Time series experiments, in which experimental units receive a sequence of treatments over time, are prevalent in technological companies, including ride-sharing platforms and trading companies. These companies frequently employ such experiments for A/B testing, to evaluate the performance of a newly developed policy, product, or treatment relative to a baseline control. Many existing solutions require that the experimental environment be fully observed to ensure the data collected satisfies the Markov assumption. This condition, however, is often violated in real-world scenarios. Such gap between theoretical assumptions and practical realities challenges the reliability of existing approaches and calls for more rigorous investigations of A/B testing procedures.

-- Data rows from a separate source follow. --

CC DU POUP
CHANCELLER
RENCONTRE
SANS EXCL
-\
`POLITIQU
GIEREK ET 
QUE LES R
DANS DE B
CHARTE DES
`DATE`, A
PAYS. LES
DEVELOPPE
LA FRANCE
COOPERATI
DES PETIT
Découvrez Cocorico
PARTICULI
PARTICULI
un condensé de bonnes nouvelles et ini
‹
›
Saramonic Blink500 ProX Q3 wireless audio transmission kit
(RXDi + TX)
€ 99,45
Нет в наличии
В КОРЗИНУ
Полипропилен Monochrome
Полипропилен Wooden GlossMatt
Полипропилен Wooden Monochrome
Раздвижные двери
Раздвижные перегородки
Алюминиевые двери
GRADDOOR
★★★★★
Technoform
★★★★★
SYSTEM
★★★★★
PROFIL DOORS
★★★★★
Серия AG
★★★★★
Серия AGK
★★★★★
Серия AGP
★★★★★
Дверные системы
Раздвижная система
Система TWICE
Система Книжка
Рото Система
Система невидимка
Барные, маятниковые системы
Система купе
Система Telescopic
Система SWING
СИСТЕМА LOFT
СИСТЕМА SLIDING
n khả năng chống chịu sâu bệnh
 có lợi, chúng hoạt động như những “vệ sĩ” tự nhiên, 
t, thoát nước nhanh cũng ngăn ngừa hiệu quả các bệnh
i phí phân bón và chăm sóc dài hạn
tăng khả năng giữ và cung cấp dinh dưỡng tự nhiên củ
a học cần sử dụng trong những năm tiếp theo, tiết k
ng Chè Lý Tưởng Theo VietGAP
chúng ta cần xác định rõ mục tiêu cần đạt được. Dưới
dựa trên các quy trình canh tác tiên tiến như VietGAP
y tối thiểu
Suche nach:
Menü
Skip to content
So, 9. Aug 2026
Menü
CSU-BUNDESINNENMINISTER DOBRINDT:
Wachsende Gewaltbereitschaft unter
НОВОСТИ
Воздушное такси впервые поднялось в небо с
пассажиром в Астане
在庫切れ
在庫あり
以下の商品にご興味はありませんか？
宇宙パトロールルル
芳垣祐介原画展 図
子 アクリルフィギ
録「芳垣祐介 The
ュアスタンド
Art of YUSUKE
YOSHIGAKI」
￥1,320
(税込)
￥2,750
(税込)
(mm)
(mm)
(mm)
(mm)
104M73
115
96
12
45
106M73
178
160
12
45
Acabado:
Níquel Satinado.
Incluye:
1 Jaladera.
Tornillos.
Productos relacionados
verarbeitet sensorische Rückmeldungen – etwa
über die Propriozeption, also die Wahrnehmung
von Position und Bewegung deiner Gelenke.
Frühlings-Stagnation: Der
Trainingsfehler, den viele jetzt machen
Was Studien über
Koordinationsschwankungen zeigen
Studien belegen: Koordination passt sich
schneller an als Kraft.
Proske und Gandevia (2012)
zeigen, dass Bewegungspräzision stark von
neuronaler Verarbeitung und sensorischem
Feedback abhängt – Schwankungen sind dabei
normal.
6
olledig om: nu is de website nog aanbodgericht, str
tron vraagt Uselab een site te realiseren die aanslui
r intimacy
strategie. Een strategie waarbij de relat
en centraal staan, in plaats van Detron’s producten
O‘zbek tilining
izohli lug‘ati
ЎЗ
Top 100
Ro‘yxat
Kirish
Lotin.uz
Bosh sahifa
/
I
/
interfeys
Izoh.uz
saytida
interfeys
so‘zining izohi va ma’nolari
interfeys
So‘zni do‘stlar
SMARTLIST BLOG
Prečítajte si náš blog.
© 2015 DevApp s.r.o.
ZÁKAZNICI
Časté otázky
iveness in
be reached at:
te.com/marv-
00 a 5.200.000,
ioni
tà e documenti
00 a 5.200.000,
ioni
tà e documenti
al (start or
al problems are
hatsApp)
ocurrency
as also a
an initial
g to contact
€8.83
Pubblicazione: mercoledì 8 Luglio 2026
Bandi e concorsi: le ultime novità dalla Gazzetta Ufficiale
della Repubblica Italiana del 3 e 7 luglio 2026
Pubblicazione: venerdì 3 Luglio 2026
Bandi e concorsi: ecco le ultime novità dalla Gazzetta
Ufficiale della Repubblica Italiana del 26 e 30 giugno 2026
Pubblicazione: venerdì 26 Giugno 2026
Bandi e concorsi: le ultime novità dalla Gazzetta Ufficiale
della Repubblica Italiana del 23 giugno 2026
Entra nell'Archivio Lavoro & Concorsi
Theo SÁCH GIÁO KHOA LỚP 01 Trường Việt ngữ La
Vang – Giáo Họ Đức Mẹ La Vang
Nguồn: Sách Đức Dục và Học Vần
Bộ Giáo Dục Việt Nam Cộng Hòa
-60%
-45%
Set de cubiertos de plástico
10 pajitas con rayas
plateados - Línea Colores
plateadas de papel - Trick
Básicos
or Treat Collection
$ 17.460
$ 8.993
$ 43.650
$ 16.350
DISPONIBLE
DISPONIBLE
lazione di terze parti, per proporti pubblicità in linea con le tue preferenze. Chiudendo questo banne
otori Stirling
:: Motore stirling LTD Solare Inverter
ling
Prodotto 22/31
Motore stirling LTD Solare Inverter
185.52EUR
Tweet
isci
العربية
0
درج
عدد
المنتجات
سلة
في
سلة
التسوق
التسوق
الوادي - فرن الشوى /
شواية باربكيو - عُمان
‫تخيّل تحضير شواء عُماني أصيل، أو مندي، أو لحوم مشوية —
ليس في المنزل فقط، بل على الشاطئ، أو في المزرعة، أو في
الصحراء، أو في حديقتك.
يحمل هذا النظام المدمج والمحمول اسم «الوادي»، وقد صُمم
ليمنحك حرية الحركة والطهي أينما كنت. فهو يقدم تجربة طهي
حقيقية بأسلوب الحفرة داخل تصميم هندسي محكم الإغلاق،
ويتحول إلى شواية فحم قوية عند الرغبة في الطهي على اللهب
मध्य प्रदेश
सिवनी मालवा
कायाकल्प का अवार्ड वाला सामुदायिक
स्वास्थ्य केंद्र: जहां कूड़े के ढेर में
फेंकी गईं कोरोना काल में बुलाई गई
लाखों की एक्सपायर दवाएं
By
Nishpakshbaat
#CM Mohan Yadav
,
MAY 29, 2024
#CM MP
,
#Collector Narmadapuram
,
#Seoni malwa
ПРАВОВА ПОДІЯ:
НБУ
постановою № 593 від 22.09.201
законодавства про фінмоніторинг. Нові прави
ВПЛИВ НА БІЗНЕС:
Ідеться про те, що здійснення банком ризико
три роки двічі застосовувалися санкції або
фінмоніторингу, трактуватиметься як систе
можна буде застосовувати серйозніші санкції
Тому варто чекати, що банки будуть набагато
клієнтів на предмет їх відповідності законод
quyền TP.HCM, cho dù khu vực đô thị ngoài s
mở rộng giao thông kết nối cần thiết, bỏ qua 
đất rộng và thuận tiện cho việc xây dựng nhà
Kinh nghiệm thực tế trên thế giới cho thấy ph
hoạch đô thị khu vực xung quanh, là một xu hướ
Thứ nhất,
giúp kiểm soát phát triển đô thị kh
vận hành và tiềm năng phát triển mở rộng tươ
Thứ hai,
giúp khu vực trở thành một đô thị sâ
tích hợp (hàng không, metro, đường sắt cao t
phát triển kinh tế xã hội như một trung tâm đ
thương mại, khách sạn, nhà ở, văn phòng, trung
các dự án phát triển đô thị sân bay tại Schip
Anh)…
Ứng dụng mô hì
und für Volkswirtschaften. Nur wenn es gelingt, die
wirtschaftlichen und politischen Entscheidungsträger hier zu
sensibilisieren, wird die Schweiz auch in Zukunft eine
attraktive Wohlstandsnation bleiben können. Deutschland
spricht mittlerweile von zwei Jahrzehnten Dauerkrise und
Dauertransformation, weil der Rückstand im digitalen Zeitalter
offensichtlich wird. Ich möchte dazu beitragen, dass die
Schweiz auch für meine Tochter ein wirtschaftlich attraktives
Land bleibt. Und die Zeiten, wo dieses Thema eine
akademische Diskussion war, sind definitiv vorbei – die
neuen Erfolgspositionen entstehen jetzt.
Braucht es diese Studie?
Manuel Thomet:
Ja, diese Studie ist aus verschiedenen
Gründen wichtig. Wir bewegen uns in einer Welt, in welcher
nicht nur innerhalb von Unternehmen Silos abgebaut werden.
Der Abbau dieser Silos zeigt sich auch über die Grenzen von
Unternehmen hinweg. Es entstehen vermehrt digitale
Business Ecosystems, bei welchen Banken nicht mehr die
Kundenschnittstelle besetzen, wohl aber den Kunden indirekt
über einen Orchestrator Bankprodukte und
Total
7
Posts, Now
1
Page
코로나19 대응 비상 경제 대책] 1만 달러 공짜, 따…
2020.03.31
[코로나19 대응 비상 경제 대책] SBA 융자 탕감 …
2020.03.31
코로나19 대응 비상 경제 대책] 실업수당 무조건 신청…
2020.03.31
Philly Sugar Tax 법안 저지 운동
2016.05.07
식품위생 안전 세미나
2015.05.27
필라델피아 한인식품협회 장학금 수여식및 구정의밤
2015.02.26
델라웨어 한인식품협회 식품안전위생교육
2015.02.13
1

In this paper, we study the optimal experimental design for A/B testing in partially observable environments. We introduce a controlled (vector) autoregressive moving average model to effectively capture a rich class of partially observable environments. Within this framework, we derive closedform expressions, i.e., efficiency indicators, to assess the statistical efficiency of various sequential experimental designs in estimating the average treatment effect (ATE). A key innovation of our approach lies in the introduction of a weak signal assumption, which significantly simplifies the computation of the asymptotic mean squared errors of ATE estimators in time series experiments. We next proceed to develop two data-driven algorithms to estimate the optimal design: one utilizing constrained optimization, and the other employing reinforcement learning. We demonstrate the superior performance of our designs using a dispatch simulator and two real datasets from a ride-sharing company.
About the Speaker:
Chengchun Shi is an Associate Professor at London School of Economics and Political Science. He is serving as the associate editors of JRSSB, JASA (T & M) and Journal of Nonparametric Statistics. His research focuses on developing statistical learning methods in reinforcement learning, with applications to healthcare, ridesharing, video-sharing and neuroimaging. He was the recipient of the Royal Statistical Society Research Prize in 2021 and IMS Tweedie Award in 2024.